İdari işlem ve sözleşmelerde, idarelerin tek yanlı iradeleriyle işlem veya sözleşmelerin konularını ve koşullarını belirlemeleri asıl olup, özel hukuk sözleşmelerinde ise, taraflar karşılıklı ve birbirine uygun, serbest irade beyanlarıyla belirlenen konularda kendilerini hukuken bağlamaktadırlar. İdari sözleşmelerde, taraflara tanınan olağan haklar dışında kamu gücünü kullanan idarelerin ayrıcalıklı üstün hak ve yetkileri bulunması gerekmektedir. İdari işlem niteliği taşıyan idari sözleşmelerin yapılması, uygulanması, yorumlanması ve sona ermesinden çıkacak her türlü uyuşmazlık, idarenin tek yanlı işlemlerinde olduğu gibi idari yargının görev ve yetki alanına girmektedir.

(4)

Uyuşmazlığa konu edilen konut satış sözleşmesinin incelenmesinden, idareye tek taraflı olarak ayrıcalıklı üstün hak ve yetkiler tanımayan sözleşmenin, yukarıda niteliği belirtilen idari sözleşmelerden olmadığı; davacı ile davalı idare arasında ferdi nitelikli alacak-borç ilişkisi doğuran bu sözleşmenin özel hukuk kurallarına göre düzenlendiği anlaşılmaktadır.

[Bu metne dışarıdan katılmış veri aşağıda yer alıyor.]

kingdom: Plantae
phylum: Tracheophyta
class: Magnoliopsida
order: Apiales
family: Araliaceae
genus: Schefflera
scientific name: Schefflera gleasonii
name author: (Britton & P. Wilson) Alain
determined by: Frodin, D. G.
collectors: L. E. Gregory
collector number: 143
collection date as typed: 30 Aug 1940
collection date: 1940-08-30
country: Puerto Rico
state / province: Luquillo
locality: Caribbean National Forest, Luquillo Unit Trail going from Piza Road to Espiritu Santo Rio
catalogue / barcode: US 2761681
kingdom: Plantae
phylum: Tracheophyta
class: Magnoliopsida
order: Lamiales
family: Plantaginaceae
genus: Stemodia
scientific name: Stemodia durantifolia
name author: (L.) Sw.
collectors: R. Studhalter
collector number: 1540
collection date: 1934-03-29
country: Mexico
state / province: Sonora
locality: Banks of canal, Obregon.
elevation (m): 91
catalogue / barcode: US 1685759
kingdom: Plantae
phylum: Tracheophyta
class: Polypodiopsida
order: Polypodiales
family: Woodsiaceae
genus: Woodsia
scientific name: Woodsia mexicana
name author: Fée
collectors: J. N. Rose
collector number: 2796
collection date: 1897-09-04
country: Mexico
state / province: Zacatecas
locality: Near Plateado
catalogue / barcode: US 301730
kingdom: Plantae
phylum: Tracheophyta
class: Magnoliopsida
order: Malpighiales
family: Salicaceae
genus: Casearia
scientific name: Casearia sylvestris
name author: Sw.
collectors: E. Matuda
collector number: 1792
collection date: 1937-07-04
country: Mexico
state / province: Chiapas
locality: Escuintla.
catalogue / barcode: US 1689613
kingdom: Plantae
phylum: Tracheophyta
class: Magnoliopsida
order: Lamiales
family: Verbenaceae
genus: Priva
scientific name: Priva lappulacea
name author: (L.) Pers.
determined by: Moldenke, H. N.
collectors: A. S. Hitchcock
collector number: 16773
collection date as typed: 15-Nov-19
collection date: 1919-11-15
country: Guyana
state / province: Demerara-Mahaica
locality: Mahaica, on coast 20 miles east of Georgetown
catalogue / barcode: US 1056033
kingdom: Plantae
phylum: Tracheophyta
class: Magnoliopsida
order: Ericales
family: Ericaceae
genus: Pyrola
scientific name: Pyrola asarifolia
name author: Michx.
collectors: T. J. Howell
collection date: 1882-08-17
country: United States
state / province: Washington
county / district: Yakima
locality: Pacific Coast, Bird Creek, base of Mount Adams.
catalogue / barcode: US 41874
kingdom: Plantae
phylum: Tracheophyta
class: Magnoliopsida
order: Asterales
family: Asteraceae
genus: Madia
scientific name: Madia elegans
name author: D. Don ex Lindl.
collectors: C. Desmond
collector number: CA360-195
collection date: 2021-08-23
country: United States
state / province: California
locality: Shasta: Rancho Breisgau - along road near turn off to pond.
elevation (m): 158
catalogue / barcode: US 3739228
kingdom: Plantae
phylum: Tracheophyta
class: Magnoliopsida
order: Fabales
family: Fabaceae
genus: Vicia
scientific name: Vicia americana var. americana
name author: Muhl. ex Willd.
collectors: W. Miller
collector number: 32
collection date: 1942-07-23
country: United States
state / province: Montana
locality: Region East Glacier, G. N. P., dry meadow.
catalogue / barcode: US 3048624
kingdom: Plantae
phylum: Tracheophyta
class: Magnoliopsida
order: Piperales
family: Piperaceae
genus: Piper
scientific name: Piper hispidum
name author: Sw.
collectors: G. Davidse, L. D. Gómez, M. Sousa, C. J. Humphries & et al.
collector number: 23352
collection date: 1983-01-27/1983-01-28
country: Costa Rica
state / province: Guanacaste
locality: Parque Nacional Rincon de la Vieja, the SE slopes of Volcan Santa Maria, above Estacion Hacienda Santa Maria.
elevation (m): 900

Bu duruma göre ve olayda iptal davasına konu edilebilecek bir idari işlem veya idari sözleşme bulunmaması karşısında, davacı ile davalı idare arasında, tarafların serbest iradelerine dayalı olarak ferdi nitelikli alacak-borç ilişkisi doğuracak şekilde düzenlenmiş olan konut satış sözleşmesinin yorumlanması ve uygulanmasından doğan davanın, özel hukuk kurallarına göre adli yargı yerince çözümlenmesi ve bu nedenle de, Yargıtay Cumhuriyet Başsavcısının başvurusunun kabulü ile idare mahkemesinin görevlilik kararının kaldırılması gerekmektedir.

---

Davacı ile Spor Toto Teşkilat Başkanlığı arasında Bayilik sözleşmesi imzalanmıştır. Bayi tarafından bu sözleşmenin maddelerine uyulmaması halinde bayilik ruhsatı Teşkilat tarafından ayrıca bir gerekçe gösterilmeksizin iptal edilmiştir. Sözleşmenin hukuki niteliği nedir?

UYUŞMAZLIK MAHKEMESİ HUKUK BÖLÜMÜ E. 2008/7, K. 2008/279, T. 17.11.2008

DAVA : Davacı ile Spor Toto Teşkilat Başkanlığı arasında 24.07.2006 tarihinde 126009 nolu Bayilik (Spor Toto Ve Sayısal Bayii) sözleşmesi imzalanmıştır.

Davacı çalışmaya başladıktan sonra, 14.11.2006 tarihinde yapılan denetim esnasında, işyerinde jetonlu kumar makinesi bulundurduğu gerekçesiyle tutanak düzenlenmiştir.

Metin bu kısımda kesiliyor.